▶ [EXERCISE AIM]: Below are the records; restate word for word the lines from the first through the one containing "cells demonstrate moderate", and only those.

▶ [DATA]:
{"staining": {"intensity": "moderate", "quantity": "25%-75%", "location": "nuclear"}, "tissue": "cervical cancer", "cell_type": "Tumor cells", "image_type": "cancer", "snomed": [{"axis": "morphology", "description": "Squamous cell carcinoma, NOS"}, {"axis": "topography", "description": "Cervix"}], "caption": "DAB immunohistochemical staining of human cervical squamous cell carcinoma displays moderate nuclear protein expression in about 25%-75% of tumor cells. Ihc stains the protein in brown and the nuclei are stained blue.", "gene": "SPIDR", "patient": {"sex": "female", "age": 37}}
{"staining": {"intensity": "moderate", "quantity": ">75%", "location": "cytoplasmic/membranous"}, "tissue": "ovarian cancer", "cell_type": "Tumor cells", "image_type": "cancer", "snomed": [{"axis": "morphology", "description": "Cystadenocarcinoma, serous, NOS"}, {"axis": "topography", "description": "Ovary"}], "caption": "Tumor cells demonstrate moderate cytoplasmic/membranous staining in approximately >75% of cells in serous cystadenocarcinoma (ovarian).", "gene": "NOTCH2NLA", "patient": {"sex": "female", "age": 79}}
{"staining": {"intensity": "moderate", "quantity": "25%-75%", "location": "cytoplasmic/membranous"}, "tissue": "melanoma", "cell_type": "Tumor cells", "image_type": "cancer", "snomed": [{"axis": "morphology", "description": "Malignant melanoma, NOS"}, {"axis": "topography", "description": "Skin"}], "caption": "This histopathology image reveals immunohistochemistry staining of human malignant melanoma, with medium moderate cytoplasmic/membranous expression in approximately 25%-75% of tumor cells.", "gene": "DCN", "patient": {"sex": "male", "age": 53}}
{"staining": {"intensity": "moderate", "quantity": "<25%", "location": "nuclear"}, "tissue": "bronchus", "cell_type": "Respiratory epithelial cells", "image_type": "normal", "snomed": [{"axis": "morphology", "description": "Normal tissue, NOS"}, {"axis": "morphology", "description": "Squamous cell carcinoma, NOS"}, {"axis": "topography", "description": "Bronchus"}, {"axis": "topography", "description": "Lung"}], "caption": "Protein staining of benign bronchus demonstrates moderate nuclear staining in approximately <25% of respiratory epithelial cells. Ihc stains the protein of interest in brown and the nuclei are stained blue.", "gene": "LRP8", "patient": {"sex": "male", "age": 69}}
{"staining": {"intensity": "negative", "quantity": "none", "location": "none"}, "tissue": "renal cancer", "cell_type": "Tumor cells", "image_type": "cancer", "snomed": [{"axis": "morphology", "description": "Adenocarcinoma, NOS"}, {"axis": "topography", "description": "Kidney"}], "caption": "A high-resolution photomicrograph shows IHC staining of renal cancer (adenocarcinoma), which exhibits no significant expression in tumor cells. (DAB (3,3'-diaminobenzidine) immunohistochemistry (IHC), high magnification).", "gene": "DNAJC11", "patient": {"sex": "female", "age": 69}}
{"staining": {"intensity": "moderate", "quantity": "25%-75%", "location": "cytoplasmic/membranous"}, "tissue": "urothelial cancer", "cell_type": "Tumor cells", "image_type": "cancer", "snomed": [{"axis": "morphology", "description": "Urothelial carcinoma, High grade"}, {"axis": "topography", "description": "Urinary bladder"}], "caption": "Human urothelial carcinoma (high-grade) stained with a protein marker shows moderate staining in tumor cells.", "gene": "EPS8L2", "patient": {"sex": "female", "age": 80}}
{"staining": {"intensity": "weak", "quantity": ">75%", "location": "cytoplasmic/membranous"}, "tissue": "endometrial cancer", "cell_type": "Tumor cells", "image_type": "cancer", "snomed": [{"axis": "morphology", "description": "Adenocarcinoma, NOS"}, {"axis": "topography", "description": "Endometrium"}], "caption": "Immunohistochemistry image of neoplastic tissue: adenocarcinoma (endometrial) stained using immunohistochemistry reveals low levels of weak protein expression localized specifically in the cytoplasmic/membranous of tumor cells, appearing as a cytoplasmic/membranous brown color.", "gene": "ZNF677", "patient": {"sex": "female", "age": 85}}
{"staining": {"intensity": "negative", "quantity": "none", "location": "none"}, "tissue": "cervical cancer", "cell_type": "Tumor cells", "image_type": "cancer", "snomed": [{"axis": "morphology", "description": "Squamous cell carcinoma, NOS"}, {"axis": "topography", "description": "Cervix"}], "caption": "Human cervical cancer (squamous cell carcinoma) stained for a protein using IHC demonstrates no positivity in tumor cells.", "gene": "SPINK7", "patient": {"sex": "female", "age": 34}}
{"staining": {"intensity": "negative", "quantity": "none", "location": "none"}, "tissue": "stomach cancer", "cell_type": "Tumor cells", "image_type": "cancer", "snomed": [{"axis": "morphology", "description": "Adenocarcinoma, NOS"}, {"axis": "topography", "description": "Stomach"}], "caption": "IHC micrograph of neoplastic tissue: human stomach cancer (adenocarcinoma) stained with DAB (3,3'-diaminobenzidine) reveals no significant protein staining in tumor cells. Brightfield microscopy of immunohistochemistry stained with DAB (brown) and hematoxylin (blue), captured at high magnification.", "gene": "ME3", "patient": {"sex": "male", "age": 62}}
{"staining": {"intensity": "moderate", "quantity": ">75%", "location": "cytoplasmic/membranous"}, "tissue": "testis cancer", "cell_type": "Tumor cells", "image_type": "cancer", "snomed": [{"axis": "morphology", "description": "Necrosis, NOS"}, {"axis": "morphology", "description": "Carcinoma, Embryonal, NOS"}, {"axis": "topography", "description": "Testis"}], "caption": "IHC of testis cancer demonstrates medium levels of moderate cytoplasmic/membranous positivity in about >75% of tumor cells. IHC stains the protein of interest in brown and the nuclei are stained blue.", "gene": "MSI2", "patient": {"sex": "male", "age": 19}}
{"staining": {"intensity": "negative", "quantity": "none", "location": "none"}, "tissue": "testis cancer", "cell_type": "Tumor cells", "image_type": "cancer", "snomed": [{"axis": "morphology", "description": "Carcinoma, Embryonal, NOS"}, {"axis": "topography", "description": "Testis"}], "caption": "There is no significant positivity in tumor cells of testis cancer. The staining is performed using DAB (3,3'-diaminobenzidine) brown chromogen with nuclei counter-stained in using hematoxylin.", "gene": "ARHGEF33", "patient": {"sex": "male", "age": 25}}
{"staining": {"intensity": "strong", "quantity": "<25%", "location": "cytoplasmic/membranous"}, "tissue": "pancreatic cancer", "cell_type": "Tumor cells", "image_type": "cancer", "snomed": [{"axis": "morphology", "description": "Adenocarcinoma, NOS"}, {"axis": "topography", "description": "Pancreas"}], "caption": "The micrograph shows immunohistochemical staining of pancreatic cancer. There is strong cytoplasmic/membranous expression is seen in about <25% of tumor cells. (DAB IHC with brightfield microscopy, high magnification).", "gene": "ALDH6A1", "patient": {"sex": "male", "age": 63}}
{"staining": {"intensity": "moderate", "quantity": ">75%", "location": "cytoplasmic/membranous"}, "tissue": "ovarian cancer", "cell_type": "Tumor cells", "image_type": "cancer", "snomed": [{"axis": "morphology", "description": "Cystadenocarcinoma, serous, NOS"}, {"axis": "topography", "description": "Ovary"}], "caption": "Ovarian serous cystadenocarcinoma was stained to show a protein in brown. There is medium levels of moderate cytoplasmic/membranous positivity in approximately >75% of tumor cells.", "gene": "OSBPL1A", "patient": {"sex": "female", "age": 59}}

▶ [WORKED SOLUTION]:
{"staining": {"intensity": "moderate", "quantity": "25%-75%", "location": "nuclear"}, "tissue": "cervical cancer", "cell_type": "Tumor cells", "image_type": "cancer", "snomed": [{"axis": "morphology", "description": "Squamous cell carcinoma, NOS"}, {"axis": "topography", "description": "Cervix"}], "caption": "DAB immunohistochemical staining of human cervical squamous cell carcinoma displays moderate nuclear protein expression in about 25%-75% of tumor cells. Ihc stains the protein in brown and the nuclei are stained blue.", "gene": "SPIDR", "patient": {"sex": "female", "age": 37}}
{"staining": {"intensity": "moderate", "quantity": ">75%", "location": "cytoplasmic/membranous"}, "tissue": "ovarian cancer", "cell_type": "Tumor cells", "image_type": "cancer", "snomed": [{"axis": "morphology", "description": "Cystadenocarcinoma, serous, NOS"}, {"axis": "topography", "description": "Ovary"}], "caption": "Tumor cells demonstrate moderate cytoplasmic/membranous staining in approximately >75% of cells in serous cystadenocarcinoma (ovarian).", "gene": "NOTCH2NLA", "patient": {"sex": "female", "age": 79}}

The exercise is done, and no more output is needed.